Instruct Search Engines to come back to site after you finish working on it
« Faster POST and GET Form SubmissionsRemoving Category Base from WordPress URLs »
What do you think Googlebot and other Search Engines do when they try to reach your site while you are tinkering with it?
Hopefully you aren’t doing anything that could slow the response time for the page google is trying to reach, and if google gets a 404 Not Found error or a 500 Error than your pagerank for that page could cease to exist!
What if you could conveniently tell Googlebot and other bots that you are working on the page but you would like them to come back in, oh, say an hour? I know what I did when I found out this was possible.. I found out how to do it and now I’m sharing with you.
If my site is down for maintenance, how can I tell Googlebot to come back later rather than to index the “down for maintenance” page?
You should configure your server to return a status of 503 (network unavailable) rather than 200 (successful). That lets Googlebot know to try the pages again later.
We will use a bit of mod_rewrite code in a .htaccess file to send google and other search engine bots the 503 Service Temporarily Unavailable header, and we will also send a Retry-After: 3600 header to instruct the bots when they should re-check our page in 3600 seconds, (1 hour) to see if the page available
Article: Retry-After, 503 Service Unavailable
The
Retry-Afterresponse-header field can be used with a503 (Service Unavailable)response to indicate how long the service is expected to be unavailable to the requesting client. This field MAY also be used with any 3xx (Redirection) response to indicate the minimum time the user-agent is asked wait before issuing the redirected request. The value of this field can be either an HTTP-date or an integer number of seconds (in decimal) after the time of the response.
Retry-After = "Retry-After" ":" ( HTTP-date | delta-seconds )
Two examples of using Retry-After:
Retry-After: Fri, 31 Dec 1999 23:59:59 GMT Retry-After: 120
In the latter example, the delay is 2 minutes.
Options +FollowSymLinks
RewriteEngine On
RewriteBase /
RewriteCond %{HTTP_USER_AGENT} ^.*(Googlebot|Googlebot|Mediapartners|Adsbot|Feedfetcher)-?(Google|Image)? [NC]
# or RewriteCond %{HTTP_USER_AGENT} ^.*google.* [NC]
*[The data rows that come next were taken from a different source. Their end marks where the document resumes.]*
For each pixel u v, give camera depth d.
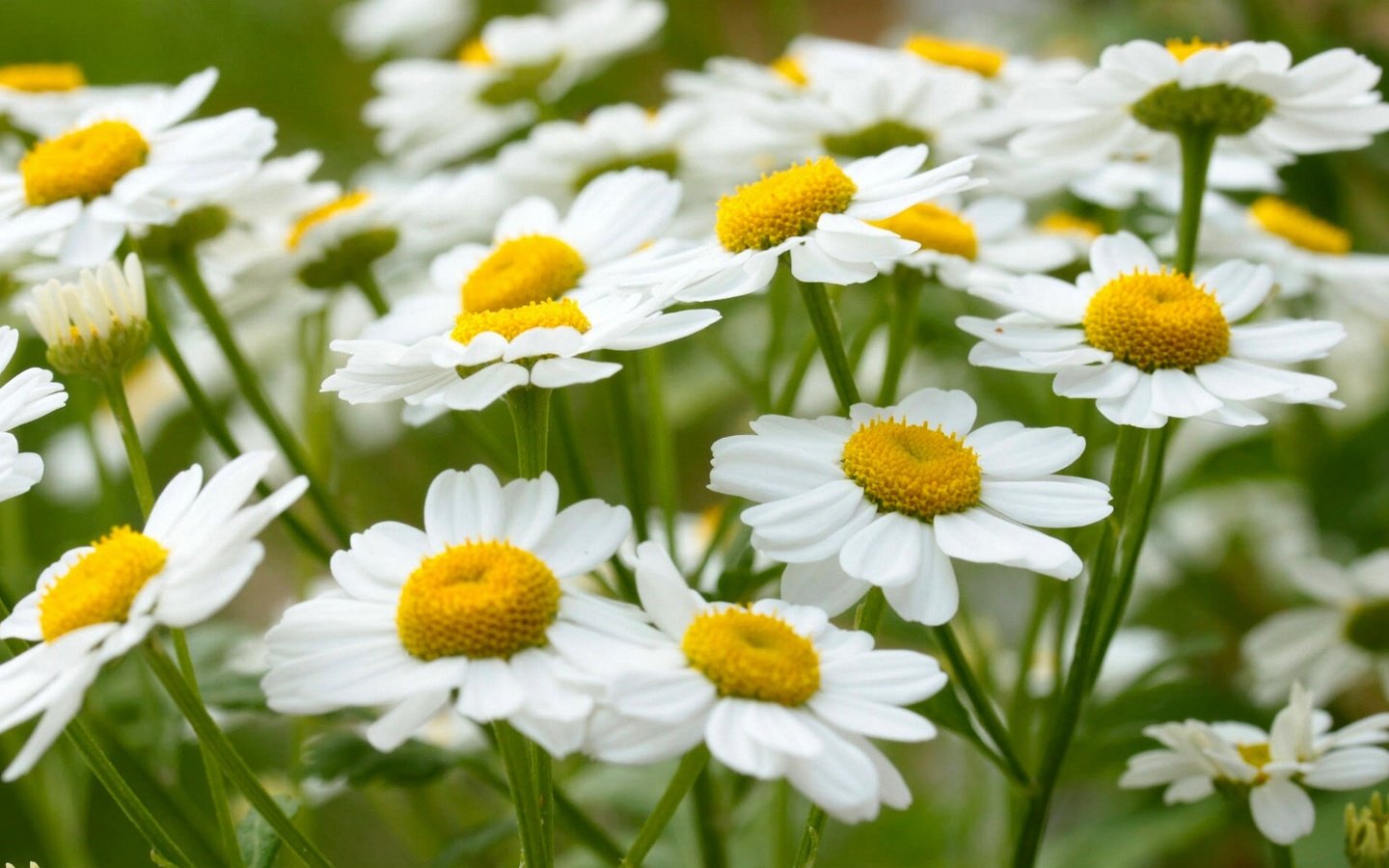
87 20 0.59
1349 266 0.36
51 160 0.33
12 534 0.37
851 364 0.35
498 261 0.33
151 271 0.35
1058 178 0.35
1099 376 0.31
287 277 0.35
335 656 0.29
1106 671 0.39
RewriteRule .* /cgi-bin/error/503.php
Where REMOTE_HOST below is the developer’s IP address.
Options +FollowSymLinks
RewriteEngine On
RewriteBase /
RewriteCond %{REMOTE_HOST} !^1\.1\.1\.1
RewriteCond %{REQUEST_URI} !^/cgi-bin/error/503\.php [NC]
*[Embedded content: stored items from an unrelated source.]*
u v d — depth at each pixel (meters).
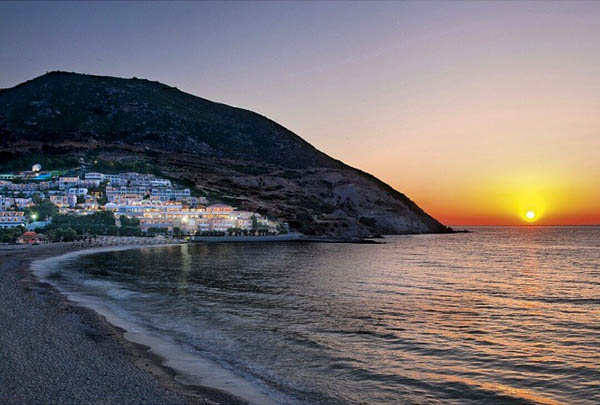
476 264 92.12
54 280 52.00
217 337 26.64
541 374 21.17
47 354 20.81
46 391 16.30
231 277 62.06
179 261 88.69
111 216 168.50
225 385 18.38
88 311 32.09
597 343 27.28
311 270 74.69
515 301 44.22
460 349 25.45
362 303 41.38
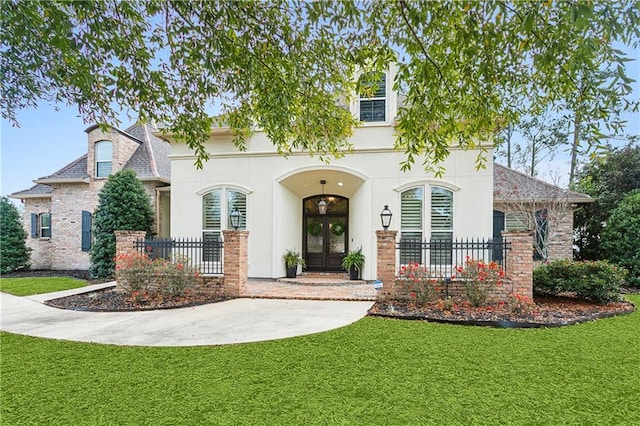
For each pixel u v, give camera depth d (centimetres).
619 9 288
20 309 876
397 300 911
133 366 487
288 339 603
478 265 866
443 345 571
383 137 1234
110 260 1468
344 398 390
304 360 505
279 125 626
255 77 532
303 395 398
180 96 580
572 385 423
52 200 1773
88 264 1723
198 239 1334
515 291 862
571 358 513
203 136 629
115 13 442
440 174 606
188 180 1353
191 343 586
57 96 588
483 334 634
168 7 445
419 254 1188
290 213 1394
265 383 430
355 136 1247
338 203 1495
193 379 443
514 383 429
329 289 1105
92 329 679
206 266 1302
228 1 427
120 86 514
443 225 1185
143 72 518
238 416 354
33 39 469
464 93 434
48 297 1032
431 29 378
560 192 1438
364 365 486
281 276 1316
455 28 373
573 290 912
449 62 411
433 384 425
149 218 1562
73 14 421
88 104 565
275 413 359
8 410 368
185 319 749
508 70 418
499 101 456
RewriteRule .* /cgi-bin/error/503.php
Options +FollowSymLinks
RewriteEngine On
RewriteBase /
RewriteCond %{HTTP_USER_AGENT} ^.*(Googlebot|Googlebot|Mediapartners|Adsbot|Feedfetcher)-?(Google|Image)? [NC]
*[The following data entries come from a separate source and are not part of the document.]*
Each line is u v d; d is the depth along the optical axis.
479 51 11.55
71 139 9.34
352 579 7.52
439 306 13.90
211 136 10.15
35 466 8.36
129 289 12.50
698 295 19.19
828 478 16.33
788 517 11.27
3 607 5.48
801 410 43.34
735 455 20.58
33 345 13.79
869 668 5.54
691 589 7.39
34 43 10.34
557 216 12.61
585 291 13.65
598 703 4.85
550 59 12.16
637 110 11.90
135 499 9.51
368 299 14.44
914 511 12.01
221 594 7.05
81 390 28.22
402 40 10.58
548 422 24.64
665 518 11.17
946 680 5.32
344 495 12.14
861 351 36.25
RewriteCond %{REQUEST_URI} !^/cgi-bin/error/503\.php [NC]
RewriteRule .* /cgi-bin/error/503.php
RewriteCond %{REMOTE_HOST} !^1\.1\.1\.1
RewriteCond %{REQUEST_URI} !^/cgi-bin/error/404\.php [NC]
RewriteRule .* /under-development-explain.html [R=302,L]
503 Service Temporarily Unavailable
The server is currently unable to handle the request due to a temporary overloading or maintenance of the server. The implication is that this is a temporary condition which will be alleviated after some delay. If known, the length of the delay MAY be indicated in a Retry-After header. If no Retry-After is given, the client SHOULD handle the response as it would for a 500 response.
If you are using a CGI version of PHP than the Status header below is required in addition to the HTTP/1.1 header, otherwise if you are using mod_php than you do not need the Status header.
<?php
ob_start();
header('HTTP/1.1 503 Service Temporarily Unavailable');
header('Status: 503 Service Temporarily Unavailable');
header('Retry-After: 3600');
header('X-Powered-By:');
?><!DOCTYPE HTML PUBLIC "-//IETF//DTD HTML 2.0//EN">
<html><head>
<title>503 Service Temporarily Unavailable</title>
</head><body>
<h1>Service Temporarily Unavailable</h1>
<p>The server is temporarily unable to service your
request due to maintenance downtime or capacity
problems. Please try again later.</p>
</body></html>
#!/usr/local/bin/perl print "Status: 503 Service Temporarily Unavailable\n"; print "Content-Type: text/html; charset=UTF-8;\n"; print "Retry-After: 3600\r\n\r\n"; print "<!DOCTYPE HTML PUBLIC \"-//IETF//DTD HTML 2.0//EN\">\n<html><head>\n<title>503 Service Temporarily Unavailable</title>\n"; print "</head><body>\n<h1>Service Temporarily Unavailable</h1>\n<p>The server is temporarily unable to service your\n"; print "request due to maintenance downtime or capacity\nproblems. Please try again later.</p>\n</body></html>";
Google encountered an error when trying to access this URL. We may have encountered a DNS error or timeout, for instance. Your server may have been down or busy when we tried to access the page. Possible URL unreachable errors include:
« Faster POST and GET Form Submissions
Removing Category Base from WordPress URLs »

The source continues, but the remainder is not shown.